High grade serous (HGS) epithelial ovarian cancer (EOC) and pancreatic ductal adenocarcinoma (PDAC) are among the poorest prognosis neoplasms; both are characterised by defects in DNA damage repair mechanisms, high levels of genomic instability, intra-tumoural heterogeneity and resistance, intrinsic or acquired, to conventional chemotherapy. The DNA damaging agents, gemcitabine and platinum are standard treatments for patients with PDAC and EOC, respectively. Here it is demonstrated that time of onset and levels of DNA double strand breaks (DSB), does not correlate with response to these drugs in PDAC and EOC cell lines. Instead, the duration of these lesions/time of repair differs between drug-sensitive and –resistant cell lines. The AKT pathway is central to cell survival and has been implicated in platinum resistance. Here, it is demonstrated that cisplatin and gemcitabine exposure induces an AKT-dependent, pro-survival, DNA damage response in clinically cisplatin-resistant but not -sensitive cells.
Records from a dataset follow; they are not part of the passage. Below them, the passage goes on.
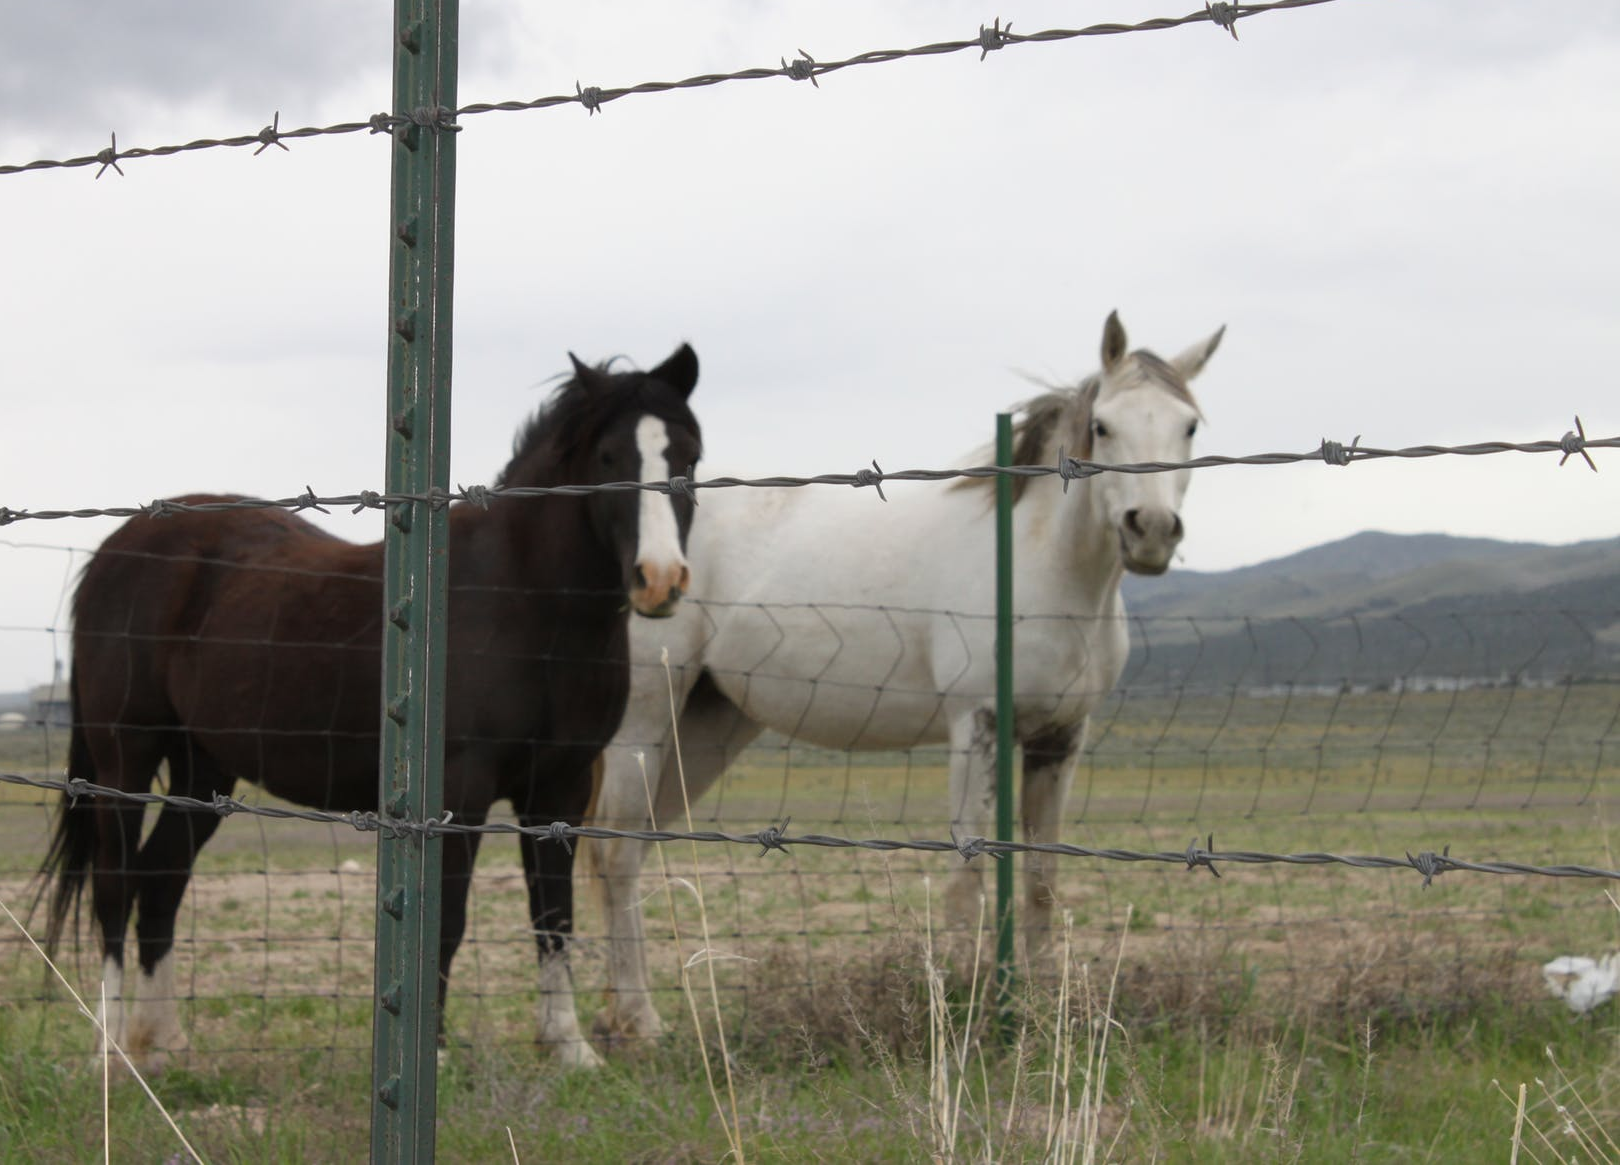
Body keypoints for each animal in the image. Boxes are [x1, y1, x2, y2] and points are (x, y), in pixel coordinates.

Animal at [42, 341, 703, 1069]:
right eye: (609, 458)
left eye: (689, 455)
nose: (659, 580)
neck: (525, 602)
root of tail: (116, 550)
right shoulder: (461, 789)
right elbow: (447, 920)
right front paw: (433, 1056)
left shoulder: (559, 787)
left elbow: (552, 914)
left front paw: (568, 1045)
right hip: (125, 755)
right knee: (115, 884)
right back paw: (109, 1051)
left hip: (204, 767)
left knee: (159, 881)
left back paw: (161, 1043)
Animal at [589, 314, 1218, 1043]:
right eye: (1104, 426)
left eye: (1189, 425)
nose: (1151, 531)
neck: (1043, 566)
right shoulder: (977, 724)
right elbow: (967, 876)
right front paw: (960, 1008)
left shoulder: (1060, 738)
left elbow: (1041, 878)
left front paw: (1038, 1007)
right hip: (644, 719)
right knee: (617, 854)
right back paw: (641, 1020)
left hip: (705, 724)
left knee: (630, 846)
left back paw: (617, 1012)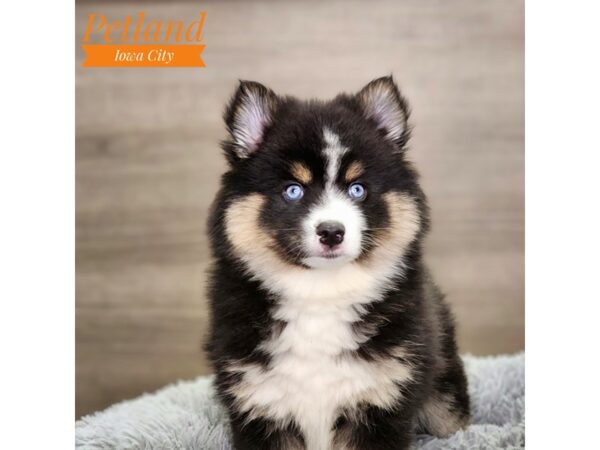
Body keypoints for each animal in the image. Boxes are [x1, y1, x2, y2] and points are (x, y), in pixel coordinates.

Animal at [205, 78, 468, 450]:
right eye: (293, 191)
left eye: (357, 189)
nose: (331, 231)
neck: (320, 294)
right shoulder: (259, 402)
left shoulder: (382, 399)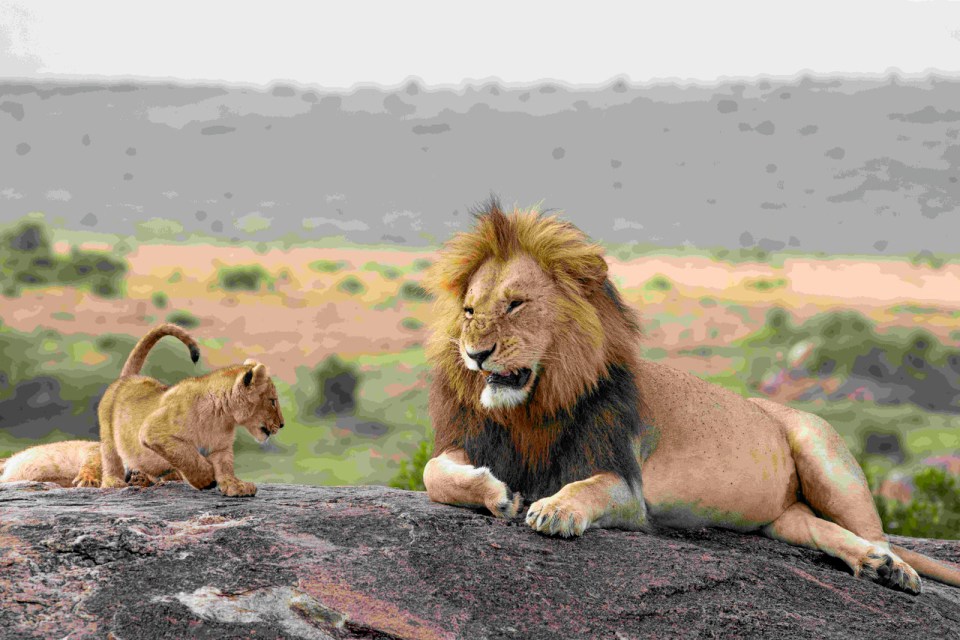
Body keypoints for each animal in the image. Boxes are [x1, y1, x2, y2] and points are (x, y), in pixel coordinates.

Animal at [424, 201, 956, 596]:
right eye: (469, 311)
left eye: (516, 304)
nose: (475, 354)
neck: (532, 407)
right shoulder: (473, 441)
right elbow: (435, 474)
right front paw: (499, 495)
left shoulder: (627, 487)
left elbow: (586, 487)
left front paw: (554, 510)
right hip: (782, 519)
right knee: (819, 530)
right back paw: (873, 564)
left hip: (824, 450)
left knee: (877, 534)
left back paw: (893, 568)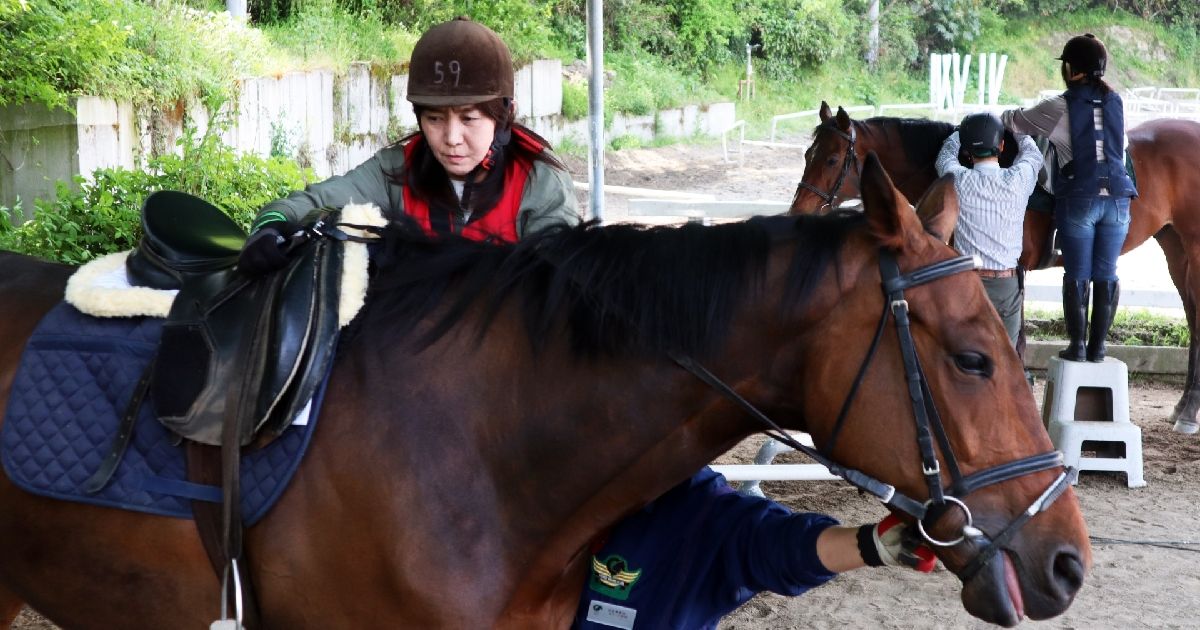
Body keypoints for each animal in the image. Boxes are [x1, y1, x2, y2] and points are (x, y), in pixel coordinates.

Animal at [796, 102, 1200, 436]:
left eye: (832, 160)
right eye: (807, 153)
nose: (799, 210)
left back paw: (1189, 413)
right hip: (1174, 248)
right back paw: (1182, 408)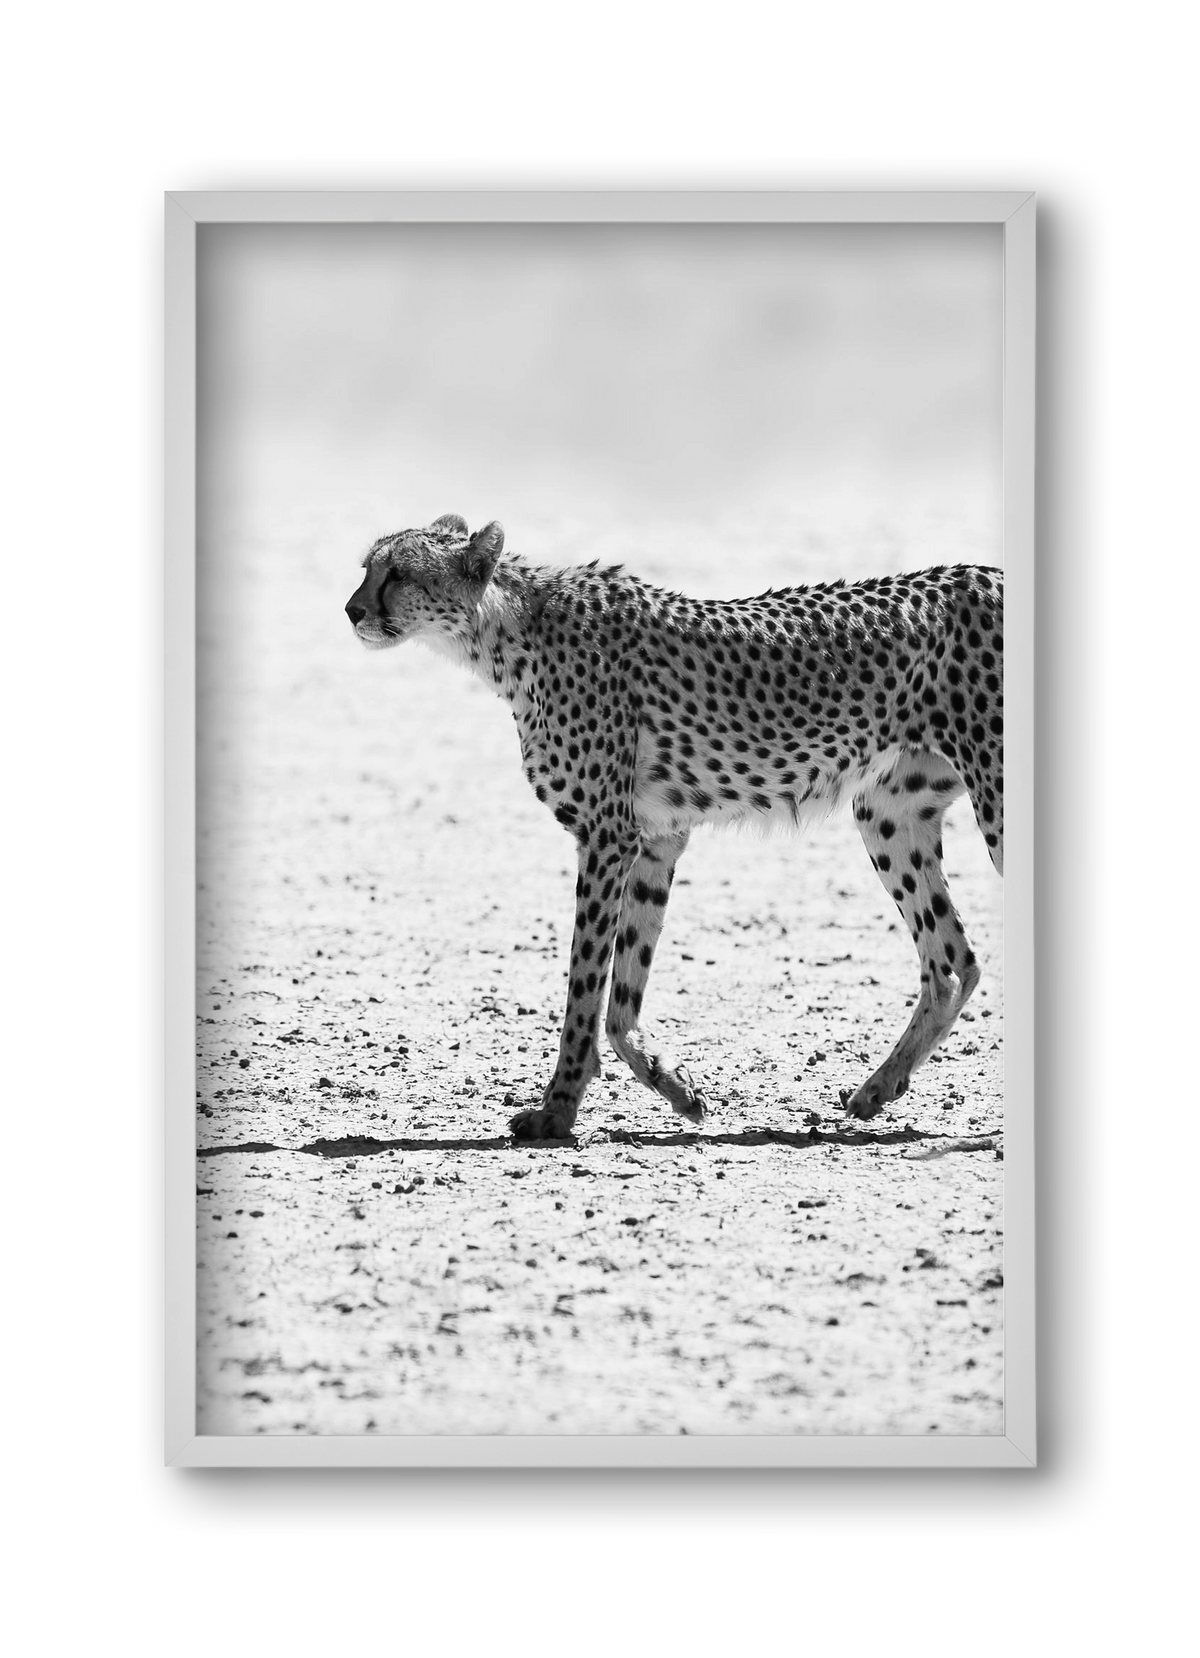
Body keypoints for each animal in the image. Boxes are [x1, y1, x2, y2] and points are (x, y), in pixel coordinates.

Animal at [345, 513, 1003, 1142]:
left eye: (398, 573)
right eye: (367, 567)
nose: (352, 610)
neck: (505, 631)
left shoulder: (607, 836)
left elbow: (585, 986)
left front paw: (557, 1111)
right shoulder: (656, 839)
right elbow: (621, 997)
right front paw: (677, 1087)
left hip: (992, 801)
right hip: (889, 814)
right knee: (952, 962)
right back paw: (877, 1089)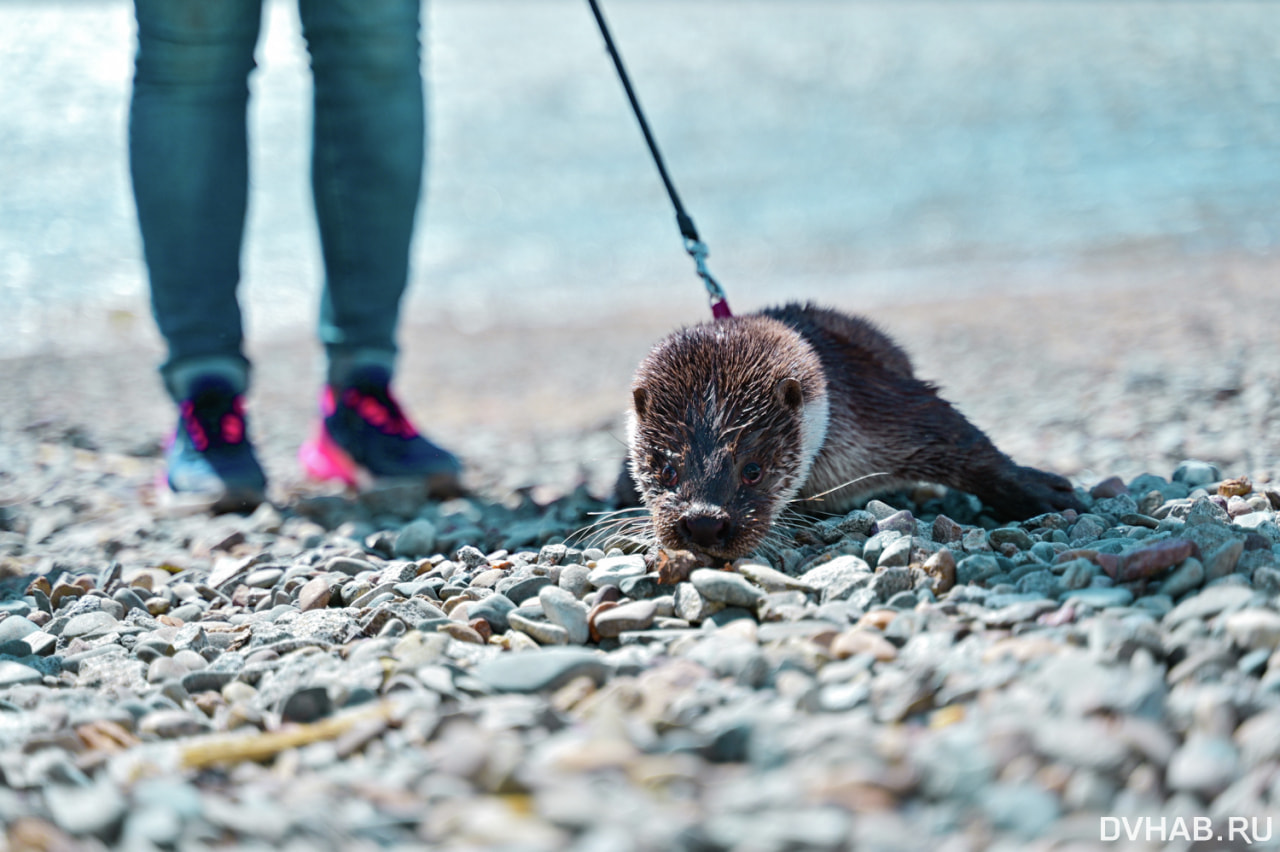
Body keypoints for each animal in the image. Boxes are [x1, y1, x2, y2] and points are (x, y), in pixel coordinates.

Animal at [624, 301, 1085, 560]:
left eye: (752, 469)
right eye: (666, 470)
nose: (704, 522)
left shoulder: (877, 405)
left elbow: (961, 440)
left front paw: (1045, 492)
AKT is phosphorylated specifically on Serine 473 by DNA-dependent protein kinase catalytic subunit (DNA-PKcs), which is involved in the early stages of DSB repair by the non-homologous end-joining (NHEJ) pathway. Inhibition of DNA-PKcs and/or AKT restores platinum sensitivity in a panel of clinically resistant HGS EOC and PDAC cell lines. This study also identifies that restoration of cisplatin sensitivity by DNA-PKcs inhibition is independent of its role in the NHEJ. Unexpectedly, inhibiting DNA-PKcs was shown to decrease both NHEJ and homologous recombination (HR) activities, and whilst studying the DNA-PKcs effect on EOC and PDAC cell lines, a novel regulatory interaction between DNA-PKcs and RAD51, which assists in the repair of DNA DSB via the HR pathway, was also identified. It is suggested here that the method by which DNA-PKcs is controlling RAD51 is via ubiquitin-mediated proteasomal degradation and this appears to be a cancer-specific feature. It was also identified that RAD51 can be ubiquitinated on three different lysine sites and all of these sites are required for the proteasomal-degradation of RAD51 following DNA-PKcs inhibition. Implications of this finding in the clinical setting could be substantial, as here it is shown that targeting DNA-PKcs downregulates both HR and NHEJ pathways, restoring chemotherapy response in EOC and PDAC cell lines.